### Your objective
Go through the lines of the material and tally those with the string "terceros"; reply with the number alone.

### Dataset excerpts
◇ ◇ ◇ ◇
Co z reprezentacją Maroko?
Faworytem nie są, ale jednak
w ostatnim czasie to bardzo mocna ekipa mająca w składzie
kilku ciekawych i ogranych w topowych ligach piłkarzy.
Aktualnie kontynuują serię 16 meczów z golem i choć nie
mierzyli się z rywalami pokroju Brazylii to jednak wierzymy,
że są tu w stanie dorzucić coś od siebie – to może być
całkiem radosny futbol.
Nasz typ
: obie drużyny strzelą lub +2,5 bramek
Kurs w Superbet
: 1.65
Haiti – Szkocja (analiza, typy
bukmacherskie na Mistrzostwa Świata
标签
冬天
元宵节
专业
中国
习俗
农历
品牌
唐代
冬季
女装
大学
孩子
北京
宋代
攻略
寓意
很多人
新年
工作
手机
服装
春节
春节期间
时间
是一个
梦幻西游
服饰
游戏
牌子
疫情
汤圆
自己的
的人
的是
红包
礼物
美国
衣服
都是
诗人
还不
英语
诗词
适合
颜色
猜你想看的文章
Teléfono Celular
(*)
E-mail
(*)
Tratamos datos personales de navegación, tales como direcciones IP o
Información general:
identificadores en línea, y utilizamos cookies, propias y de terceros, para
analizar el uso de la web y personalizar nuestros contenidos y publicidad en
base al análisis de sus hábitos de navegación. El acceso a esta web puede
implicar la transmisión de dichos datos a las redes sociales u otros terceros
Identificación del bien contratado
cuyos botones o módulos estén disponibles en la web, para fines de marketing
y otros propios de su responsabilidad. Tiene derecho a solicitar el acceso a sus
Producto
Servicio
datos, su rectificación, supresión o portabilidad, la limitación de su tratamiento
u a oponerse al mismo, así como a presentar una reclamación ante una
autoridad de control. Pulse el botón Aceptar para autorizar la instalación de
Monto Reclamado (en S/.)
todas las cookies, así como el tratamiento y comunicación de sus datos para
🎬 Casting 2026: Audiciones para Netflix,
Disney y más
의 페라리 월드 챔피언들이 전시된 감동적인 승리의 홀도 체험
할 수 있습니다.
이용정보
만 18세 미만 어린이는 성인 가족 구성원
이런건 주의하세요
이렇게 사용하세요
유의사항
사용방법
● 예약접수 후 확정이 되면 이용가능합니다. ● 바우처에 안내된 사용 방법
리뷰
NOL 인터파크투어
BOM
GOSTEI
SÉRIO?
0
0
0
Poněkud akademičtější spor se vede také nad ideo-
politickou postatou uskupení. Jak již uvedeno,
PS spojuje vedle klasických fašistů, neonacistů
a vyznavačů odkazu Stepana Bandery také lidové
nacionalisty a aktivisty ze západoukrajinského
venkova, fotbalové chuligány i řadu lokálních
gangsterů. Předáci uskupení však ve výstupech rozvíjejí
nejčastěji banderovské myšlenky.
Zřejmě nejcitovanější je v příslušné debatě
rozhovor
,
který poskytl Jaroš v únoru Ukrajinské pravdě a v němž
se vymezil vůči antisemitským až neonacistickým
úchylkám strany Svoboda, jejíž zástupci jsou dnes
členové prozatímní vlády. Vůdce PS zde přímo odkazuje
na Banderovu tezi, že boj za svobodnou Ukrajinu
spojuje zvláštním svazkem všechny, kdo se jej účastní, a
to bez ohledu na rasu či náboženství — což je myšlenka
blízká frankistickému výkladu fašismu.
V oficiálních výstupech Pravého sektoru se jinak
◇ ◇ ◇ ◇
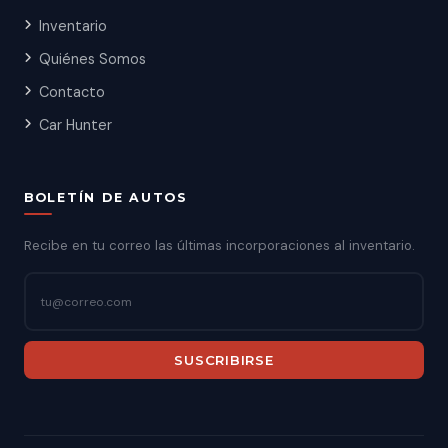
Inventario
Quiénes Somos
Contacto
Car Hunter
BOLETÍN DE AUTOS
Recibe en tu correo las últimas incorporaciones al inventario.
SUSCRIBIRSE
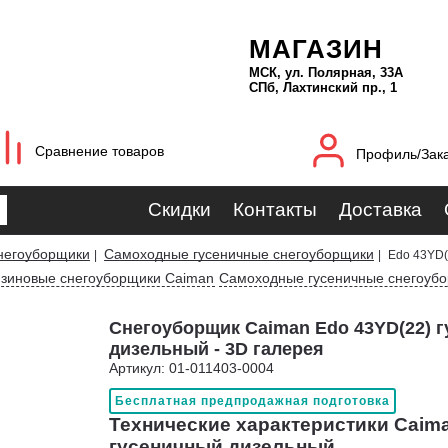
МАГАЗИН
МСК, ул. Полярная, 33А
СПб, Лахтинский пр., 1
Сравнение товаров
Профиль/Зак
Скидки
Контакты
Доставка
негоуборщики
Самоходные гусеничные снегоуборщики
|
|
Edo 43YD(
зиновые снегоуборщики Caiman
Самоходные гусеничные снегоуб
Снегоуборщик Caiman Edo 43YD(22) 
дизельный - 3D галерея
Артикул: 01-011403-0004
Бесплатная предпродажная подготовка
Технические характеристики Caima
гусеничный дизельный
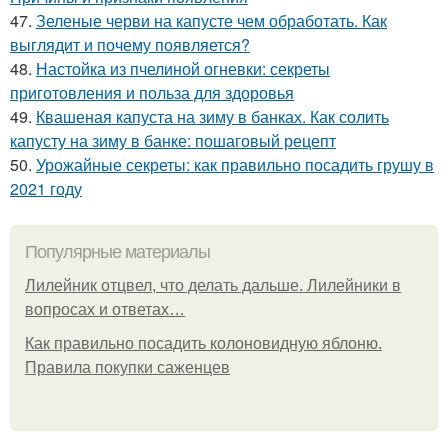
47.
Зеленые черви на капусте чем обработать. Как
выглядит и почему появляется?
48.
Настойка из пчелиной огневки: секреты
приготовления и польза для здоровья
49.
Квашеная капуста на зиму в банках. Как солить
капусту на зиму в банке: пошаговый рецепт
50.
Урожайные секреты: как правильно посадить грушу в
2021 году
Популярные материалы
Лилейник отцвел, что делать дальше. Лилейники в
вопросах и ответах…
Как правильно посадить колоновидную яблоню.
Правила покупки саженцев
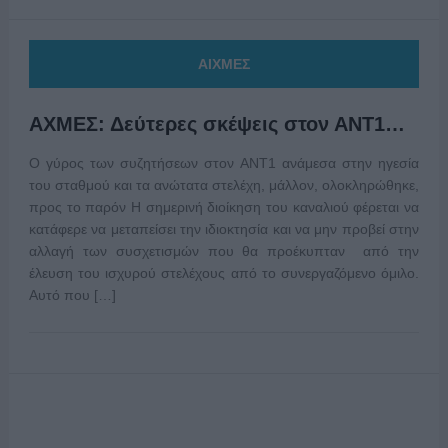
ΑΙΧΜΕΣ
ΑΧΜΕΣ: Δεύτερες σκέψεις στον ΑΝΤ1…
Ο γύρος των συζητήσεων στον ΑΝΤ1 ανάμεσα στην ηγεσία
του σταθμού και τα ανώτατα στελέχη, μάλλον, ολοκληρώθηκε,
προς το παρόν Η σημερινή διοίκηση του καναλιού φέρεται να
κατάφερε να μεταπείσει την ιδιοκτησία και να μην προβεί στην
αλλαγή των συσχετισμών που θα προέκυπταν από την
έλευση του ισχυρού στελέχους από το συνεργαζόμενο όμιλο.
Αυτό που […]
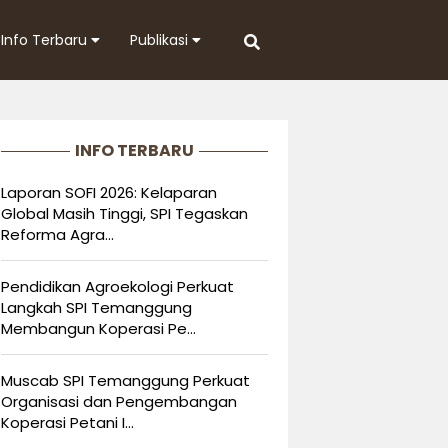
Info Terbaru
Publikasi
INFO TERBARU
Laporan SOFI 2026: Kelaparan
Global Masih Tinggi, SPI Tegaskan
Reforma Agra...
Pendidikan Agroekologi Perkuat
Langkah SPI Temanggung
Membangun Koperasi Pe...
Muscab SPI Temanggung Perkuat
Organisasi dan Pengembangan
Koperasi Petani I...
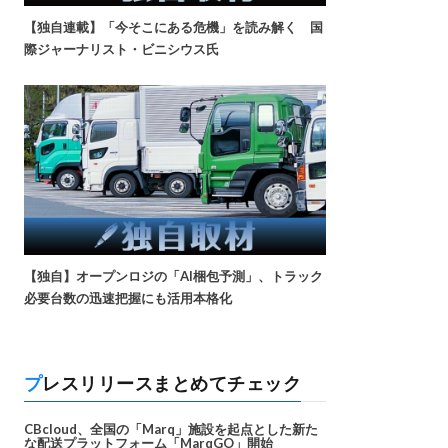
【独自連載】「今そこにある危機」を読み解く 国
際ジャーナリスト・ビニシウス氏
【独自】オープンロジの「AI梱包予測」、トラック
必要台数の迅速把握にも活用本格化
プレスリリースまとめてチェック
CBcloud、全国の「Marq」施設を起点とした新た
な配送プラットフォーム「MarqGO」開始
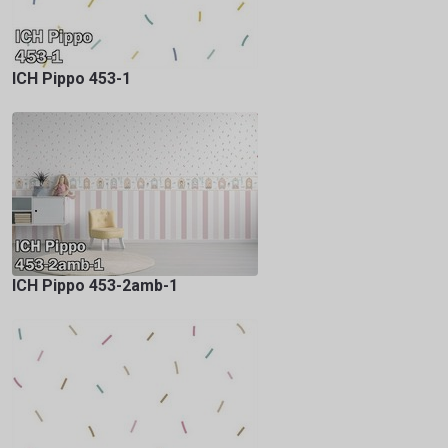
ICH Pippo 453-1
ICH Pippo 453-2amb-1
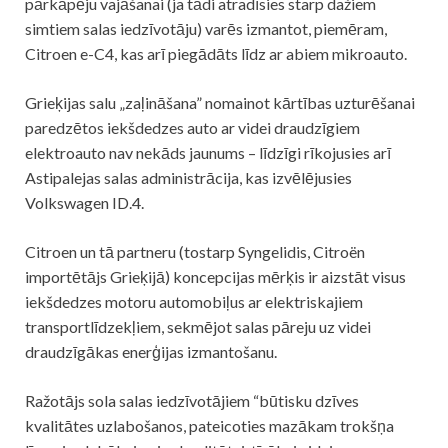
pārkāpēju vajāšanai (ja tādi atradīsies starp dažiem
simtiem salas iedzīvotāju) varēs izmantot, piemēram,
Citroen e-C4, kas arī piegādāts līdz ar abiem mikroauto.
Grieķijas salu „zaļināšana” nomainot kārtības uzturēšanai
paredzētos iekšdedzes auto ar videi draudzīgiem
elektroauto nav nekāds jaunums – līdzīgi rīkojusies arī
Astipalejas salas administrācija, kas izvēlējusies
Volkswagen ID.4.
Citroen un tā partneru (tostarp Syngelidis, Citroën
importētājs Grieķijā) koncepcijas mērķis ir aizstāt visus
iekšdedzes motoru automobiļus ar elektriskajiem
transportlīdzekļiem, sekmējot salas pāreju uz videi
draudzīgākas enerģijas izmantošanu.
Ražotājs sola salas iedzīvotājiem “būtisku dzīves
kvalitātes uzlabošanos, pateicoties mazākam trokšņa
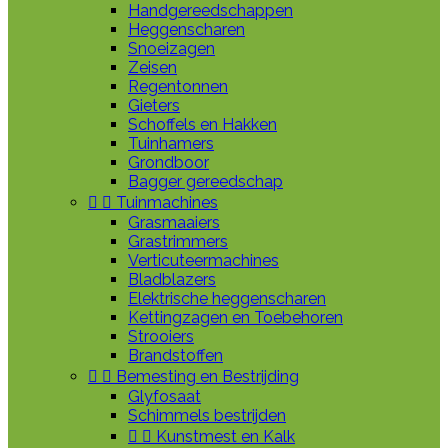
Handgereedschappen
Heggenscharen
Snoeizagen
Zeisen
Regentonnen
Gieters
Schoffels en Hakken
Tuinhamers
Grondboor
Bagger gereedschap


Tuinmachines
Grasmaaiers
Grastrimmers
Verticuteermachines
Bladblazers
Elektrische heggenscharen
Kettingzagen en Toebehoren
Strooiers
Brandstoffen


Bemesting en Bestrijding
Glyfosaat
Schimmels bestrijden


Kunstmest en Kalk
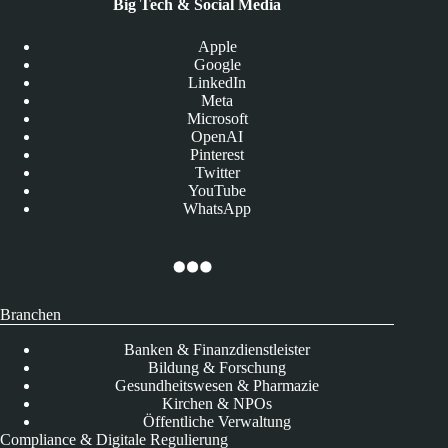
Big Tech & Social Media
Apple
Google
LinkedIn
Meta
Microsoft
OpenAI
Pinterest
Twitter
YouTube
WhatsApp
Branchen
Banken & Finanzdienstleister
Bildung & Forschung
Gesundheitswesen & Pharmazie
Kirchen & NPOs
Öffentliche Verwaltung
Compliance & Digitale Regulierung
◇ ◇ ◇ ◇
### Solution for this exercise
2